Scientist speaking in front of crowd with presentation screen behind them

Pardee lab member Justin Vigar addresses delegates at Conference of the Parties (COP) of the UN Convention on Biodiversity in Cali, Colombia

As researcher and delegate to UN Convention on Biodiversity, Justin Vigar emphasizes importance of international relationships

When Justin Vigar started his PhD at U of T’s Leslie Dan Faculty of Pharmacy, he knew that his research to develop tools to improve global health needed to be conducted alongside researchers from other countries and cultures in collaborative projects.

Working with supervisor Keith Pardee, Vigar used synthetic biology to create affordable, portable diagnostic tools that can be used outside of conventional laboratory settings to improve health care accessibility.

Justin Vigar working in lab

“We saw a lot of synergy from working directly with people across the Global South. Forming these relationships and collaborating with graduate students from around the world made it possible to refine this technology and make it work well in practice,” says Vigar. “We couldn't have done this work on our own in Toronto. We really relied on their input and expertise.”

Vigar started his PhD with Pardee, associate professor at the Leslie Dan Faculty of Pharmacy, in 2020. Pardee and his team use synthetic biology – a field that combines engineering and biotechnology – to develop low-cost diagnostic and drug manufacturing tools that can be deployed to remote and rural areas and lower-income countries to allow people in these areas to access higher-quality health care.

In one area of their research program, Pardee’s team has embedded biological circuitry onto paper to diagnose diseases, including Ebola and Zika, with minimal processing.  

“We’ve been working with partners in the Global South now for almost ten years, and these efforts have allowed the team collectively to achieve things that wouldn’t be possible otherwise,” says Pardee. “Building research capacity in life science research and biotechnology is crucial to ensure equity in health access and that the prosperity from participating in the bioeconomy can be realized broadly.”

In 2020, the Pardee team pivoted and applied the same technology to develop portable COVID-19 diagnostic tools.

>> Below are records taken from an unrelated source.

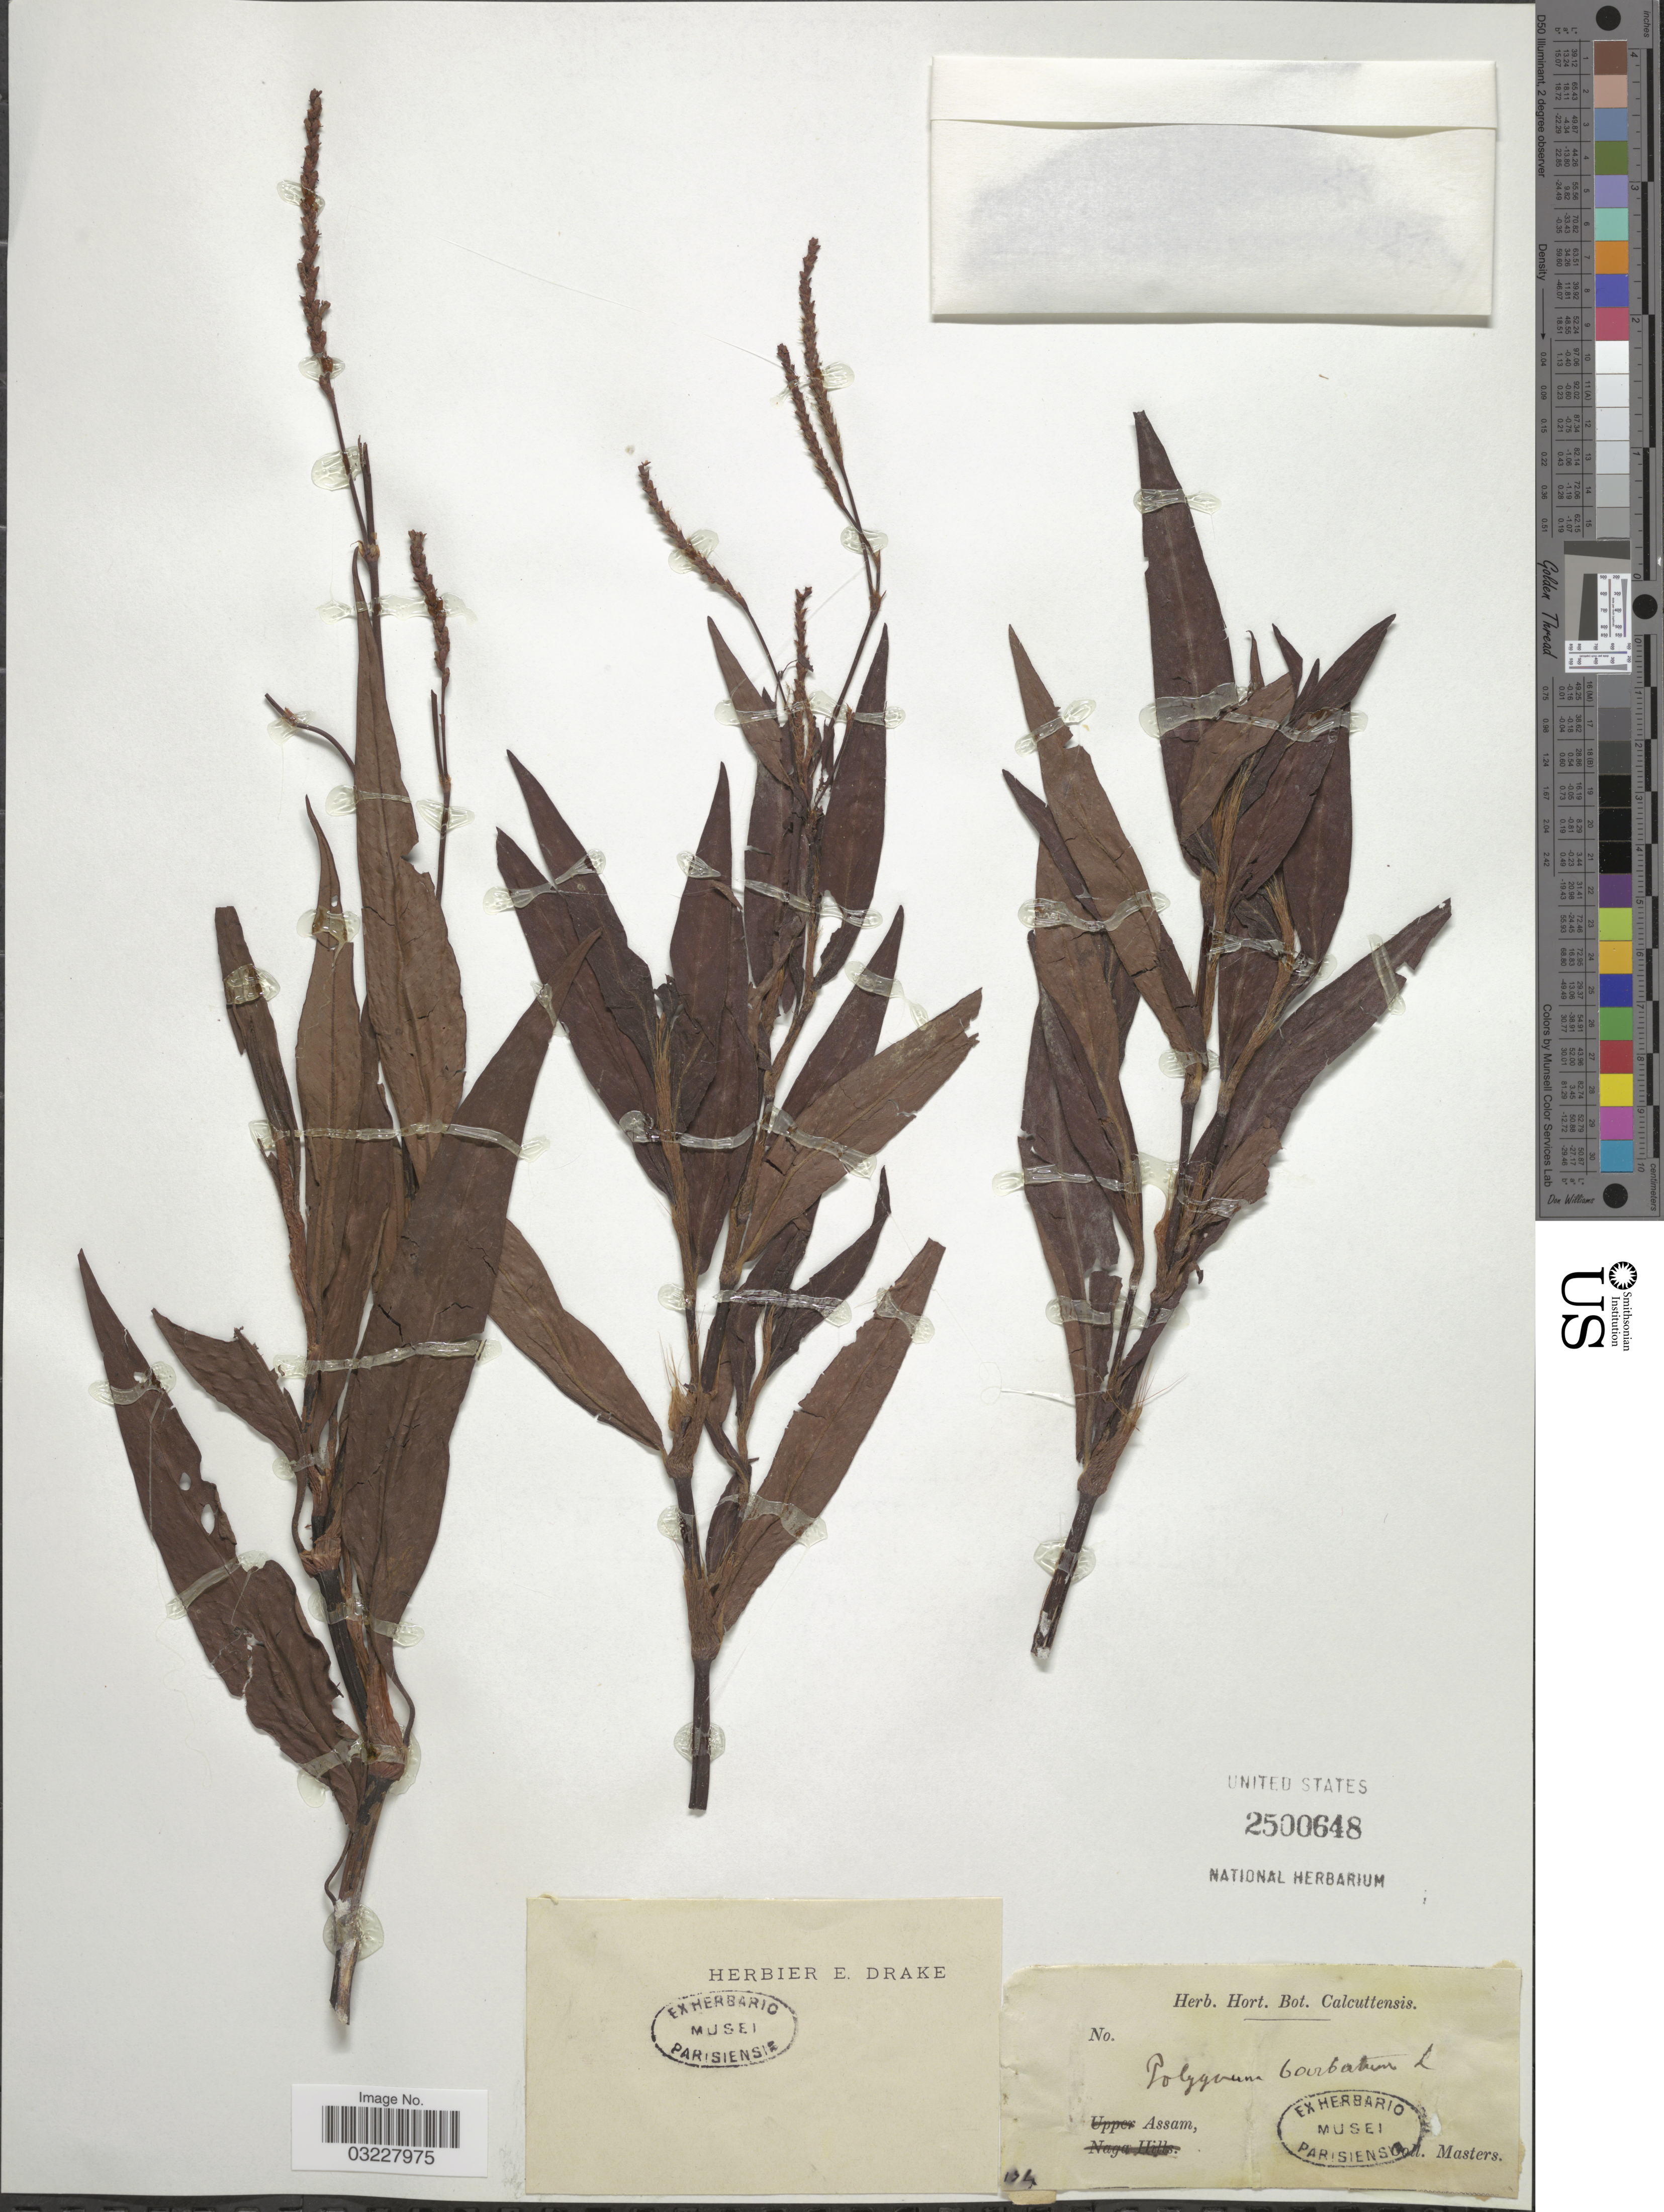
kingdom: Plantae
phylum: Tracheophyta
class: Magnoliopsida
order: Caryophyllales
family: Polygonaceae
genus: Polygonum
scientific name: Polygonum barbatum var. barbatum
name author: L.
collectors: Masters, --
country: India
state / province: Assam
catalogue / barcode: US 2500648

Vigar, who grew up in rural Alberta, understood the importance of accessible diagnostic tools and was eager to work with the team on this research.

“The Pardee lab has a history of working on global health challenges and epidemics, so they were uniquely positioned to tackle some of the challenges of COVID-19, especially in remote and rural areas,” says Vigar. “We already had these networks in Latin America and India because of our work with other diseases, so it was a natural fit to work with those partners to adapt the platform technologies we had already developed for tropical infectious diseases to diagnose COVID-19.”

Four researchers smiling at camera in office space
Justin Vigar (LDFP), Severino Jefferson Ribeiro da Silva (LDFP), Paula Benitez-Bolivar (Universidad de los Andes), David Duplat (Universidad de los Andes)

During Vigar’s PhD, he worked with collaborators in South America on expanding the diagnostic tools to additional infectious diseases, including dengue and leishmaniasis, and ensuring researchers in low-resource settings can use the tools.

Students from Pardee’s lab have been testing the tools in different areas of South America, and in the fall of 2024, Vigar travelled to Colombia and worked with colleagues from the Universidad de Los Andes to test the tools with patient samples of dengue and COVID-19 from a children’s clinic in the Huila region of southern Colombia. The results have not yet been published, but Vigar says the project demonstrated that the system could be built and transported to remote locations and provides comparable diagnosis to qPCR, the gold standard for diagnosis.

“The success of this project was due to the networks we built with groups from around the world, and we've worked very closely together,” he says.

PhD research discussed at UN conference

Vigar has had a long interest in nature conservation and in the intersection of environmental, animal and human health.

He has served as a delegate to the Conference of the Parties (COP) of the UN Convention on Biodiversity (UNCBD) three times, first in 2018 and most recently at COP16, in Cali, Colombia, in early November, after completing the work on the patient trial in Bogota. The meeting encompasses a broad range of topics ties to conservation, including governance of digital DNA sequence information and genetically modified organisms, both of which are integral to biotechnology research and its impact on biodiversity and human health.

At COP16, Vigar presented the Pardee group’s work on low-cost diagnostics at the research and academic caucus and attended sessions related to medical technologies, technology transfer from higher income to lower income countries, and regulation of artificial intelligence in biotechnology.

Vigar says that collaborative research and global perspectives are more important than ever, and he is optimistic that researchers around the world can continue to collaborate.

“Our problems are global. Pandemics, climate change and the global collapse of biodiversity cannot be dealt with by a single country,” he says. “These challenges affecting all of us worldwide require collective action. To me, it’s simple – if we want to solve these problems, we need to work collaboratively.”

Justin Vigar's research is supported by Canada’s International Development Research Centre (IDRC) and Toronto’s Emerging & Pandemic Infections Consortium (EPIC).